**GIVEN TEXT**
Though my now-relieved parents will insist that I'm the greatest couch potato ever born, I do find time to complete the occasional chores they throw at me – I even find time to indulge my inexplicable, unpredictable, apparently unrewarding cravings – from teaching my maid’s children to bowling to a wall for hours to scribbling over unsuspecting sheets of naked paper. Here’s a thought….

My father’s been trying to force monetary terms and processes into my mind for a long time now. Initially, I was game for it – money’s a sufficient lure. I even ‘worked’ with my dad’s investment agent for a couple of days.
I could not, however, bring myself to return on the 3rd day. Maybe because the work was too easy – too boring – too much of Maths. Maybe because the female colleague that I’d been promised wasn’t too – well – you know – I mean – all right, she was damn ugly.
My ‘employer’ is a good man – he better be – for he’s an agent, a Dalal, who’s paid for handling other people’s money. He was willing to hire me – maybe too willing (he even offered me an a.c. cabin) – for his business requires men of trust and he saw no risk in recruiting a well-off 20 year old – aimless, rich and the son of a thrifty client. ‘Rakh lo!’ To be honest, I was tempted into the money business – all you have to do is keep track of the markets, keep a good relationship with your innocent, trusting clients who have neither the time nor the inclination to keep track of their money. It’s quite interesting, actually and above all, rewarding!
Did I just say ‘interesting’? I remember calling it boring some time back – well, it’s boring if you have to do it day after day – the same stocks and shares ‘rising’ and ‘falling’ – the only difference being the colour and direction of the arrows accompanying them. You can also invest – banks, Post-offices, Mutual funds, PFs, NSCs – lots of tax saving options and stuff – I don’t want to discuss them here – would be an unfair tribute to my former employer – who divides his day between supervising a lazy staff and visiting clients to collect orders, passbooks, signed forms, cheques, cash and stuff (anyway, I’ve been avoiding him ever since I ran out on a promising career in ‘telling others how to multiply their money’ – he appeared disappointed at my immature decision to rather pursue a B.E. – Dhut! Dhut!)
My father wasn’t too disappointed, though – he made sure I kept visiting banks.
There are 2 kinds of banks – big and small. Big = huge buildings, excess of furniture and employees, terms like ‘can I help you’, high tech machinery, central air-conditioning and space – lots of space. Nothing for me there – bast**ds charge you 85 Rs. for an account statement!
The smaller branches of some Govt. banks – now you have something there!

Case study --- the colour of money – tinged with brown.


Location - Bank of India, Ulyan branch.
Observation period – actually, I’ve been going there for years but it’s only for the 5-6 hours I’ve spent there this week that I’ve appreciated its presence in my trivial existence.

No army of smartly dressed security guards to open the door for you – the lone guard stands calmly in a corner, ready to answer any queries you have – he looks kindly at you, not suspecting the poor earthly souls who wander in.

**INFORMATION PROVIDED**

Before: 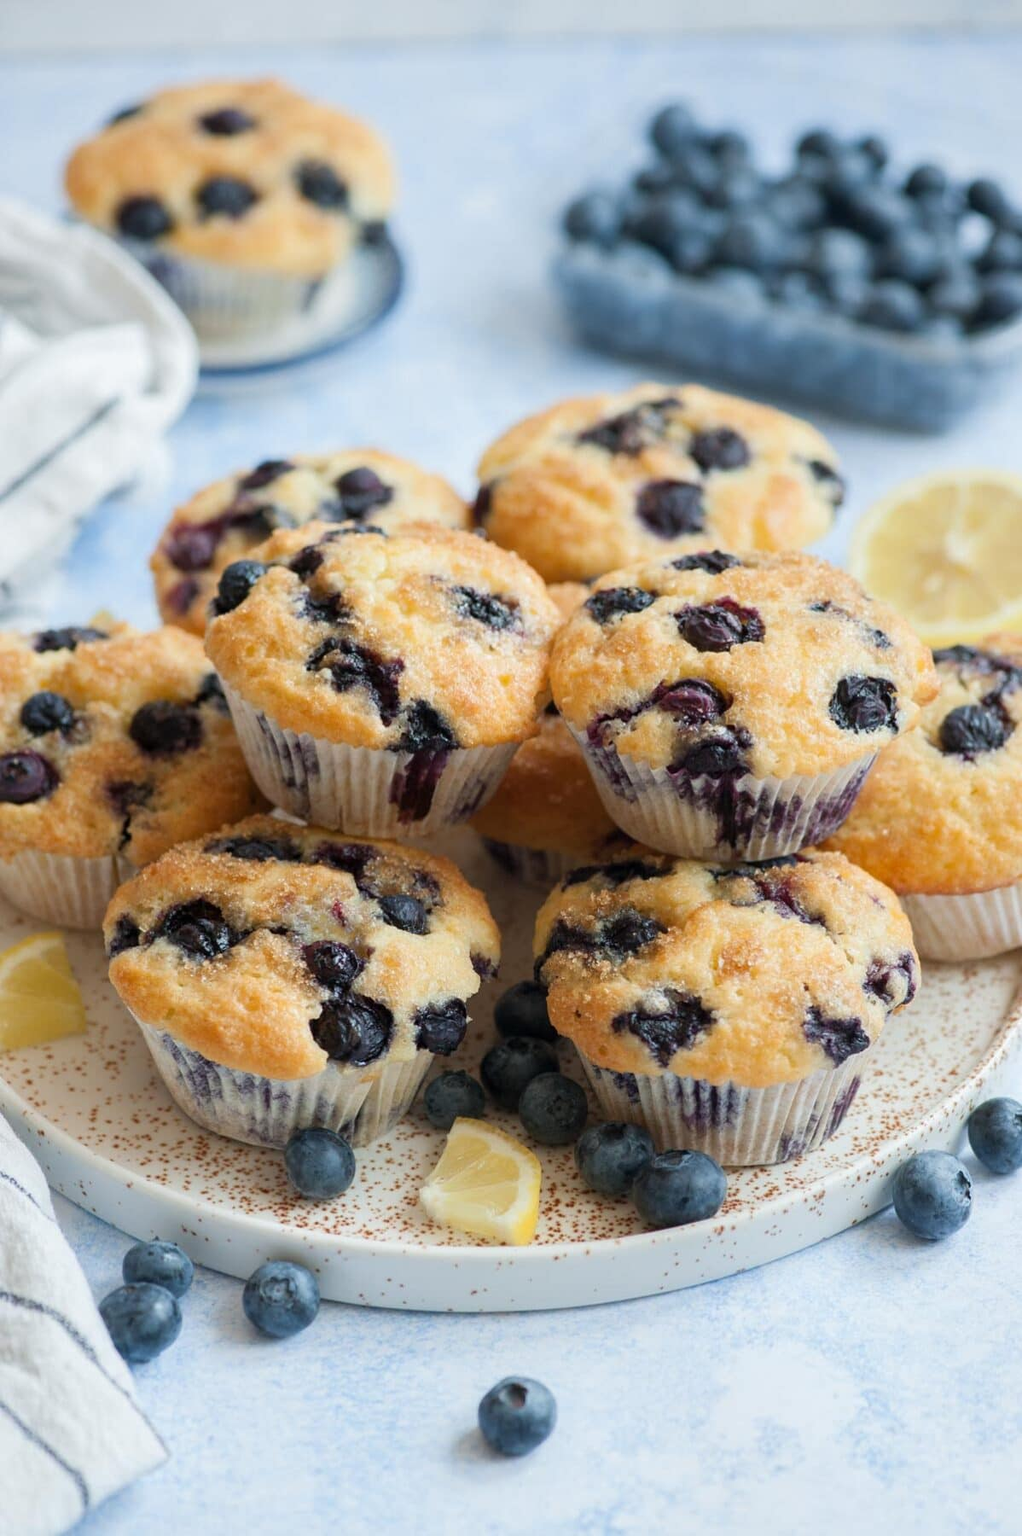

**EXERCISE 1**
Translate this sentence from the blog post into Spanish: "My father wasn’t too disappointed, though – he made sure I kept visiting banks."
**EXERCISE 2**
For each statement that follows, say yes or no as to whether the blog post agrees with it, and quote the words of the post that decide it. (a) The writer worked with the father's investment agent for a couple of days. (b) Big banks charge 85 Rs. for an account statement. (c) The Ulyan branch has an army of smartly dressed security guards at the door.

**REPLY 1**
Sin embargo, mi padre no quedó muy decepcionado: se aseguró de que yo siguiera visitando bancos.

**REPLY 2**
(a) Yes: "I even ‘worked’ with my dad’s investment agent for a couple of days."
(b) Yes: "charge you 85 Rs. for an account statement"
(c) No: "No army of smartly dressed security guards to open the door for you"